(ABC4) – With the economy’s current state, many are left wondering whether a recession is on the horizon. The definition of a recession is when there are two straight quarters of gross domestic product (GDP) loss. The current value of GDP in the U.S. has already declined for the first quarter of the year.
Inflation continues to remain at a 40-year high. While a recession seems near in the future, there have been some positive outcomes of America’s economy at the moment. Unemployment rate remains low at 3.6%. The average hourly wage has increased over the last year by 5.6%. Consumer spending is still strong and mortgage interest rates remain low.
The possibility of a recession remains however, so Americans should be prepared. One of the biggest ways people can prepare is by having a detailed financial plan in place. Michael Stevens from Capital Wealth Advisors offers tips to remain financially prepared including:
Diversify your investments
Having your assets and money in different varieties such as bonds, stocks, cash, or property.
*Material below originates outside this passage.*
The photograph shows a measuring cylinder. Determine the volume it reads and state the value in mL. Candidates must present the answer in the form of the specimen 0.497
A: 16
This can help lessen the chance of losing everything at once if a recession were to hit.
Remember not to put all your money into high-risk investments.
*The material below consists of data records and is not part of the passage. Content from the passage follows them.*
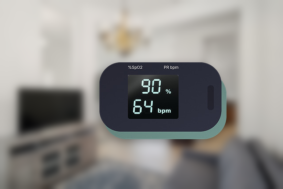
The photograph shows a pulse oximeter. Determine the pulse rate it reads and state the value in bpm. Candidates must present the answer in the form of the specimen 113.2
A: 64
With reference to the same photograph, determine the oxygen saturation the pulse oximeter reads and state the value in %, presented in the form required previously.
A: 90
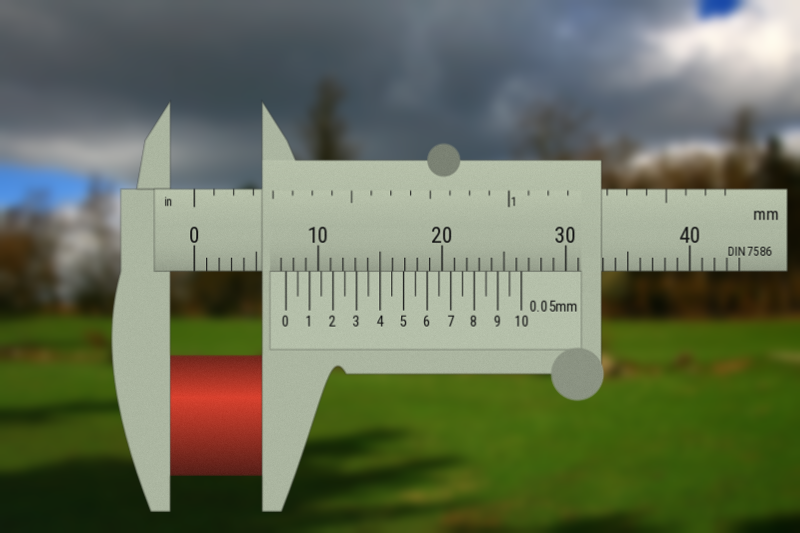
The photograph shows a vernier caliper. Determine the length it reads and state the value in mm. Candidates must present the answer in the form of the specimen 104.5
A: 7.4
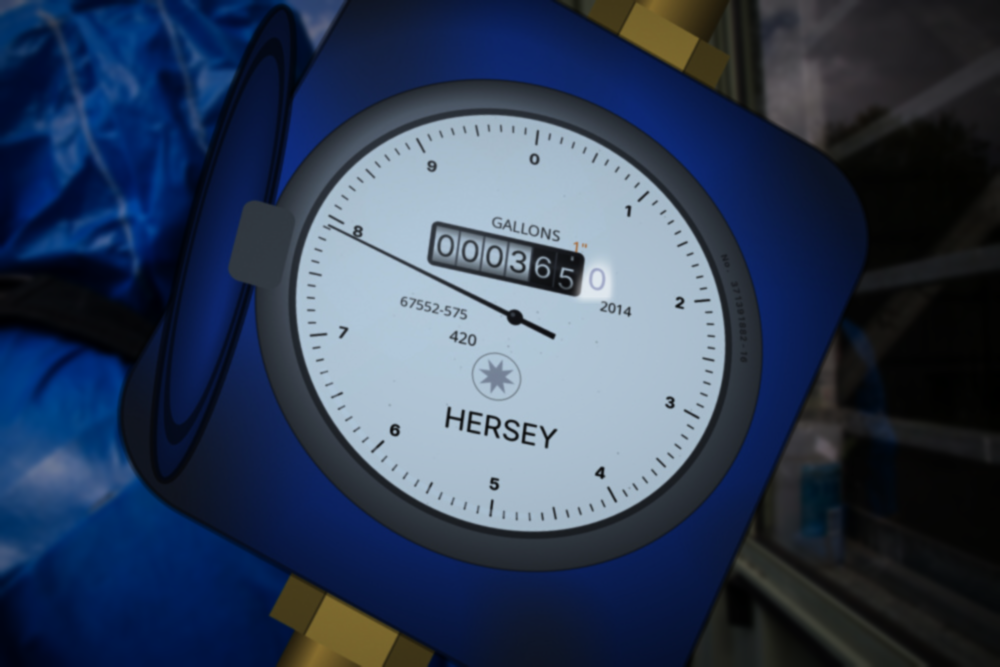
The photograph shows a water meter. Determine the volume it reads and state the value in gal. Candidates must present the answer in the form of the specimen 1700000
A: 3647.9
Eliminate high-interest debt
Tackling your highest-interest debt first ensures that you’ll be paying less in the long run. It’s also a good idea to set up auto-payments on your bills or other loans to avoid any late fees that could add up quickly.
Boost emergency savings
It’s critical to set aside an emergency fund with enough money to cover 3-6 months of expenses in the event you lose your job.
Recessions often bring job loss and pay cuts across the board, so it’s important to be financially prepared.
Overall, 81% of adults today believe we are heading towards a recession. You can protect yourself and your family by staying prepared financially and planning early with a financial advisor.